We don't have all of the facts from the night of Feb. 26 when Trayvon Martin was killed by a neighborhood watch volunteer. But in remembering his son, Tracy Martin has touched on how the Florida teen saved his father from a house fire when the boy was 9 years old. On Wednesday, I asked Martin to tell me what happened that day.

I'd expected that Martin might become overwhelmed with sorrow and maybe seize up as he recounted the story. Instead, it was the only time in our talk when his face appeared to lift. His voice sounded lively. His cadence quickened.

What surprised me was my reaction. As Martin recounted the ordeal, I found it difficult to follow my training as a journalist, to keep my own emotions in check.

"We were coming from one of his football games," Martin began. "As soon as we got in the house, we started watching a college football game. I remember it was the University of Miami against [the University of] North Carolina.

"We're sitting on the edge of the bed, watching the game. He asked could I cook him some chicken wings and fries. I went in the kitchen, put the grease on and sat back down on the edge of the bed, and fell asleep."

As Trayvon slept beside him, Martin coughed himself awake. The pot of grease had been on the stove for three and a half hours. Smoke was filling the house.

"The kitchen cabinets had caught fire," he told me. "The first thing I saw was a towel on the kitchen counter. I took the towel and threw it, trying to smother the pot ... the towel drug the pot off the stove. The grease splattered all over my legs. My body went into shock.

"I tried to stand up. I couldn't stand up. So, I started calling out to [Trayvon]. I called him for a couple of minutes and finally he wakes up. ... He opened the [front] door. ... He grabbed me and pulled me out of the kitchen onto the patio. He went back in the house and grabbed the phone, came back out on the patio and called 911."

Martin, who said he was treated for third-degree burns, is no small man. He's well built and stands at least 6 feet 1 inch. I tried to figure what it must have taken for a young boy to tow this man even a foot.

"Had I been in the house by myself," he said, "I'd have died right there."

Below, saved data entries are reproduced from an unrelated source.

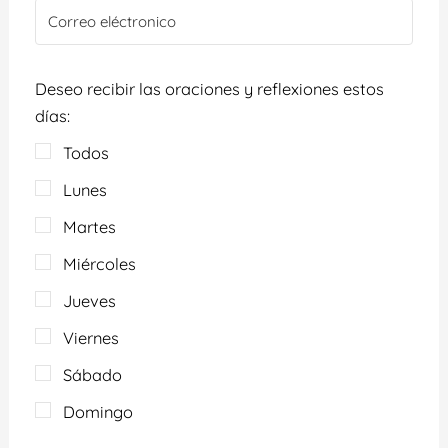
Deseo recibir las oraciones y reflexiones estos
días:
Todos
Lunes
Martes
Miércoles
Jueves
Viernes
Sábado
Domingo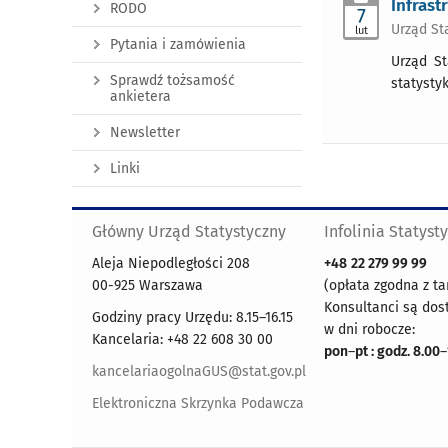
Infras
RODO
7
Urząd St
lut
Pytania i zamówienia
Urząd St
Sprawdź tożsamość
statysty
ankietera
Newsletter
Linki
Główny Urząd Statystyczny
Infolinia Statyst
Aleja Niepodległości 208
+48
22 279 99 99
00-925 Warszawa
(opłata zgodna z ta
Konsultanci są dos
Godziny pracy Urzędu: 8.15–16.15
w dni robocze:
Kancelaria: +48 22 608 30 00
pon
–
pt : godz. 8.00
–
kancelariaogolnaGUS@stat.gov.pl
Elektroniczna Skrzynka Podawcza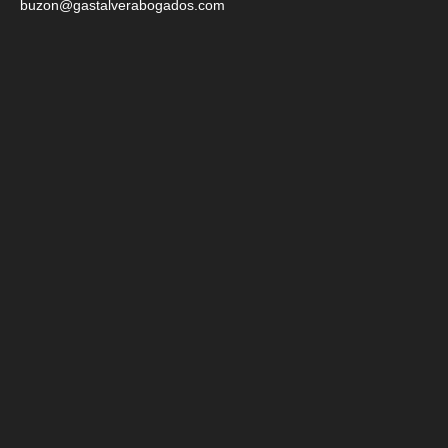
buzon@gastalverabogados.com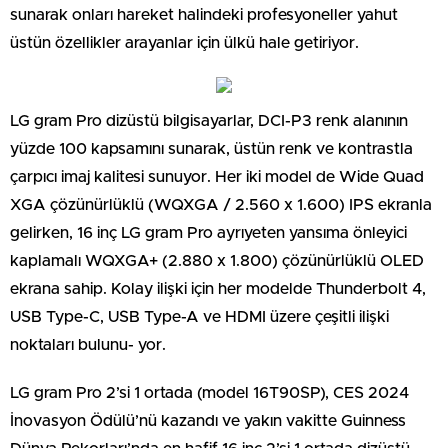
sunarak onları hareket halindeki profesyoneller yahut
üstün özellikler arayanlar için ülkü hale getiriyor.
LG gram Pro dizüstü bilgisayarlar, DCI-P3 renk alanının
yüzde 100 kapsamını sunarak, üstün renk ve kontrastla
çarpıcı imaj kalitesi sunuyor. Her iki model de Wide Quad
XGA çözünürlüklü (WQXGA / 2.560 x 1.600) IPS ekranla
gelirken, 16 inç LG gram Pro ayrıyeten yansıma önleyici
kaplamalı WQXGA+ (2.880 x 1.800) çözünürlüklü OLED
ekrana sahip. Kolay ilişki için her modelde Thunderbolt 4,
USB Type-C, USB Type-A ve HDMI üzere çeşitli ilişki
noktaları bulunu- yor.
LG gram Pro 2’si 1 ortada (model 16T90SP), CES 2024
İnovasyon Ödülü’nü kazandı ve yakın vakitte Guinness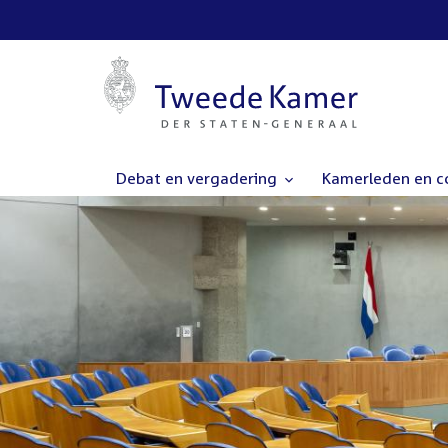
Debat en vergadering
Kamerleden en 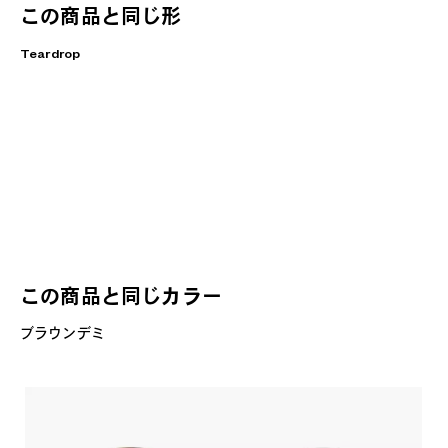
この商品と同じ形
Teardrop
この商品と同じカラー
ブラウンデミ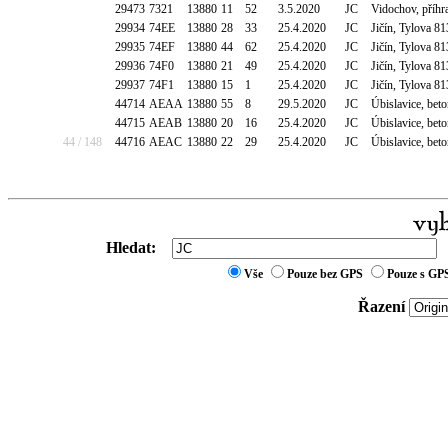
29473
7321
13880
11
52
3.5.2020
JC
Vidochov, příh
29934
74EE
13880
28
33
25.4.2020
JC
Jičín, Tylova 8
29935
74EF
13880
44
62
25.4.2020
JC
Jičín, Tylova 8
29936
74F0
13880
21
49
25.4.2020
JC
Jičín, Tylova 8
29937
74F1
13880
15
1
25.4.2020
JC
Jičín, Tylova 8
44714
AEAA
13880
55
8
29.5.2020
JC
Úbislavice, bet
44715
AEAB
13880
20
16
25.4.2020
JC
Úbislavice, bet
44 / 148
44716
AEAC
13880
22
29
25.4.2020
JC
Úbislavice, bet
Hledat:
Vše
Pouze bez GPS
Pouze s GP
Řazení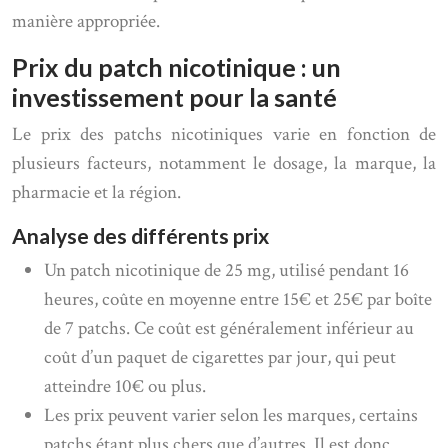
manière appropriée.
Prix du patch nicotinique : un
investissement pour la santé
Le prix des patchs nicotiniques varie en fonction de
plusieurs facteurs, notamment le dosage, la marque, la
pharmacie et la région.
Analyse des différents prix
Un patch nicotinique de 25 mg, utilisé pendant 16
heures, coûte en moyenne entre 15€ et 25€ par boîte
de 7 patchs. Ce coût est généralement inférieur au
coût d’un paquet de cigarettes par jour, qui peut
atteindre 10€ ou plus.
Les prix peuvent varier selon les marques, certains
patchs étant plus chers que d’autres. Il est donc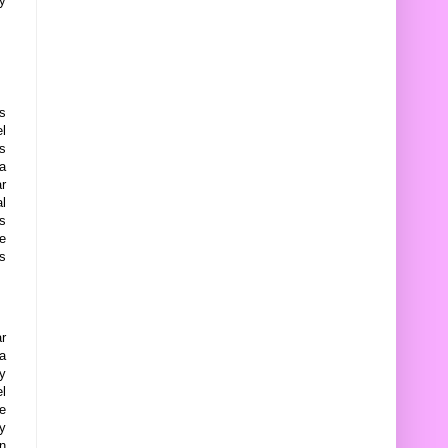
y
as
l
s
ra
r
l
s
e
s
ar
a
y
l
e
 y
n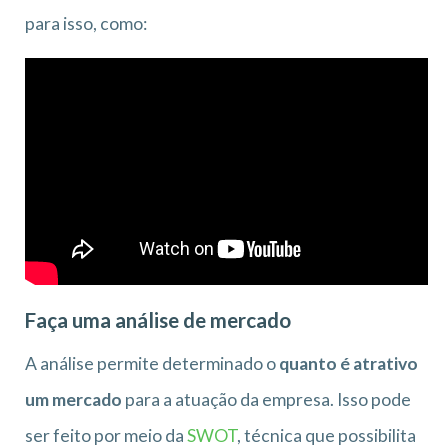
para isso, como:
Faça uma análise de mercado
A análise permite determinado o
quanto é atrativo
um mercado
para a atuação da empresa. Isso pode
ser feito por meio da
SWOT
, técnica que possibilita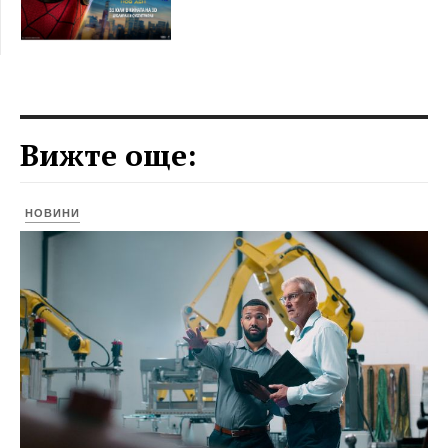
Вижте още:
НОВИНИ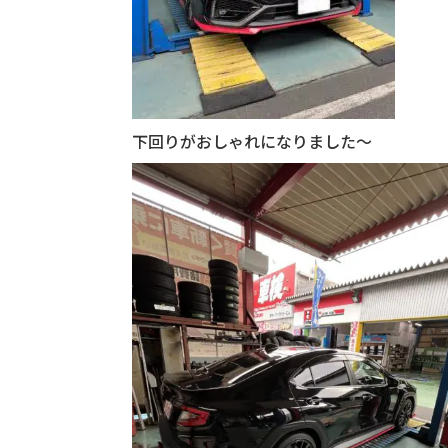
下回りがおしゃれになりました～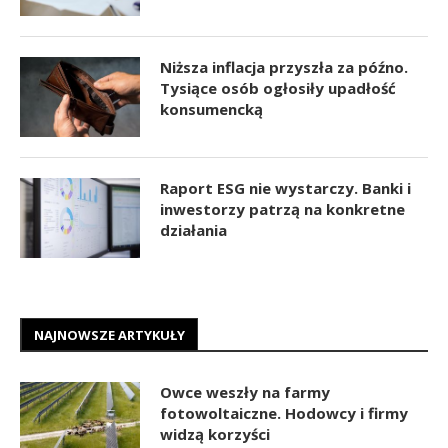
Niższa inflacja przyszła za późno.
Tysiące osób ogłosiły upadłość
konsumencką
Raport ESG nie wystarczy. Banki i
inwestorzy patrzą na konkretne
działania
NAJNOWSZE ARTYKUŁY
Owce weszły na farmy
fotowoltaiczne. Hodowcy i firmy
widzą korzyści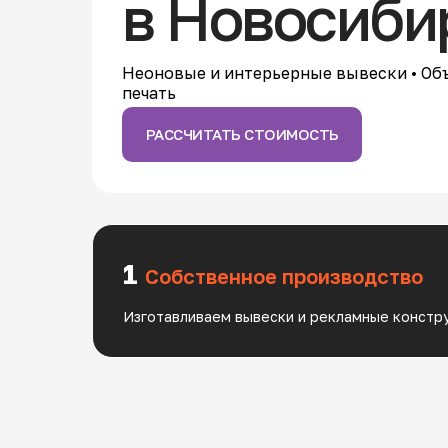
в Новосиби
Неоновые и интерьерные вывески • Об
печать
РАССЧИТАТЬ СТОИМОСТЬ
1
Собственное производство
Изготавливаем вывески и рекламные констр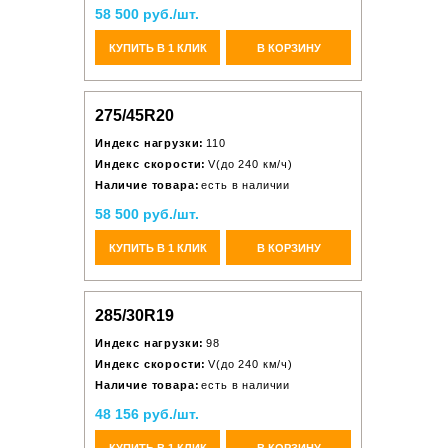
58 500 руб./шт.
КУПИТЬ В 1 КЛИК
В КОРЗИНУ
275/45R20
Индекс нагрузки:
110
Индекс скорости:
V(до 240 км/ч)
Наличие товара:
есть в наличии
58 500 руб./шт.
КУПИТЬ В 1 КЛИК
В КОРЗИНУ
285/30R19
Индекс нагрузки:
98
Индекс скорости:
V(до 240 км/ч)
Наличие товара:
есть в наличии
48 156 руб./шт.
КУПИТЬ В 1 КЛИК
В КОРЗИНУ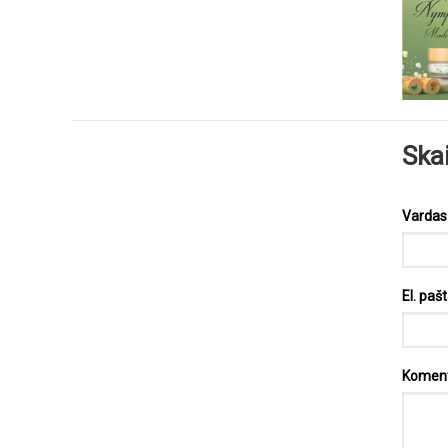
Ska
Varda
El. paš
Komen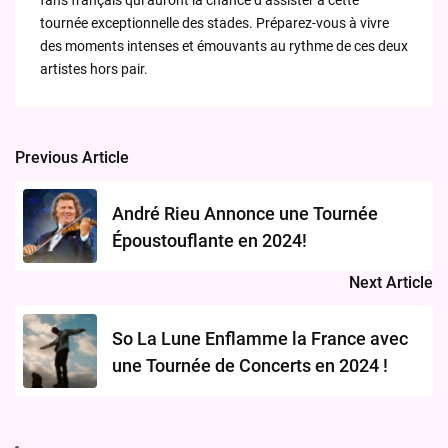
fans français qui auront la chance d’assister à cette
tournée exceptionnelle des stades. Préparez-vous à vivre
des moments intenses et émouvants au rythme de ces deux
artistes hors pair.
Previous Article
Post
navigation
André Rieu Annonce une Tournée
Époustouflante en 2024!
Next Article
So La Lune Enflamme la France avec
une Tournée de Concerts en 2024 !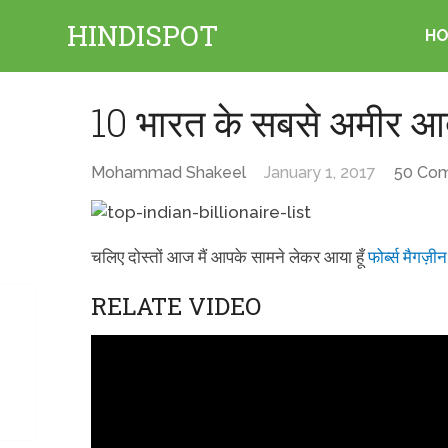
HINDISPOT
H
10 भारत के सबसे अमीर आ
Mohammad Shakeel
January 1, 2017
50 Co
चलिए दोस्तों आज मैं आपके सामने लेकर आया हूँ
फोर्ब्स मैगज़ीन
RELATE VIDEO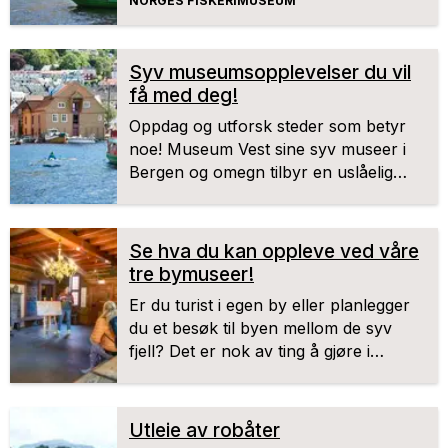
NORGES FISKERIMUSEUM
Syv museumsopplevelser du vil
få med deg!
Oppdag og utforsk steder som betyr
noe! Museum Vest sine syv museer i
Bergen og omegn tilbyr en uslåelig
kombinasjon av historie, kultur, natur
og aktiviteter. Bli bedre kjent med
Norges rike kyst-, fiskeri- og
Se hva du kan oppleve ved våre
sjøfartshistorie, den sterke
tre bymuseer!
krigshistorien og verdensarven som
Er du turist i egen by eller planlegger
restaureres for våre kommende
du et besøk til byen mellom de syv
generasjoner. I tillegg til spennende
fjell? Det er nok av ting å gjøre i
utstillinger tilbyr vi også flotte kafé og
Bergen, og utallige aktiviteter for barn
turmuligheter - enten du kommer
og voksne. Den livlige kulturperlen
alene, med en god venn eller familien.
bugner av museer, og på våre
Utleie av robåter
bymuseer kommer du tett på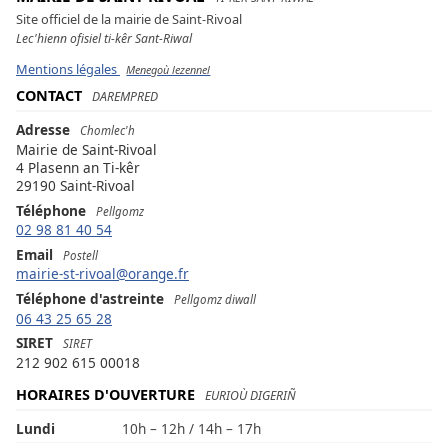
Site officiel de la mairie de Saint-Rivoal
Lec'hienn ofisiel ti-kêr Sant-Riwal
Mentions légales
Menegoù lezennel
CONTACT
DAREMPRED
Adresse
Chomlec'h
Mairie de Saint-Rivoal
4 Plasenn an Ti-kêr
29190 Saint-Rivoal
Téléphone
Pellgomz
02 98 81 40 54
Email
Postell
mairie-st-rivoal@orange.fr
Téléphone d'astreinte
Pellgomz diwall
06 43 25 65 28
SIRET
SIRET
212 902 615 00018
HORAIRES D'OUVERTURE
EURIOÙ DIGERIÑ
Lundi
10h – 12h / 14h – 17h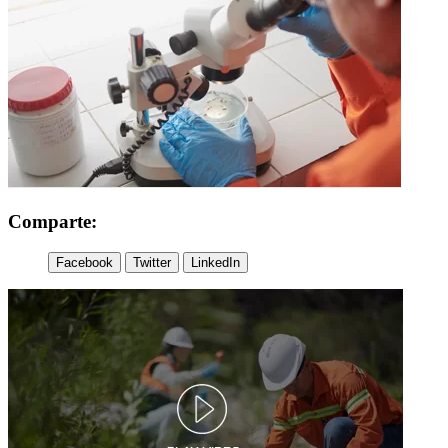
Comparte:
Facebook
Twitter
LinkedIn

That's when it struck me, as a parent: This boy wasn't much older than my child is today. If my nearly 8-year-old daughter had saved my life, I'd feel overwhelmed with a desire to repay her in kind. Her act would deepen my lifelong conviction to protect her from harm — at all times, at any cost.

Sitting across from Martin, I recognized in him the ache of a father who lost the chance to make good on his debt.

Then I imagined that I was him and Trayvon was my daughter, and for a long moment I could not breathe.

As Martin put it in a recent MSNBC interview: "A 9-year-old kid saved his dad's life, and I wasn't there to save his life."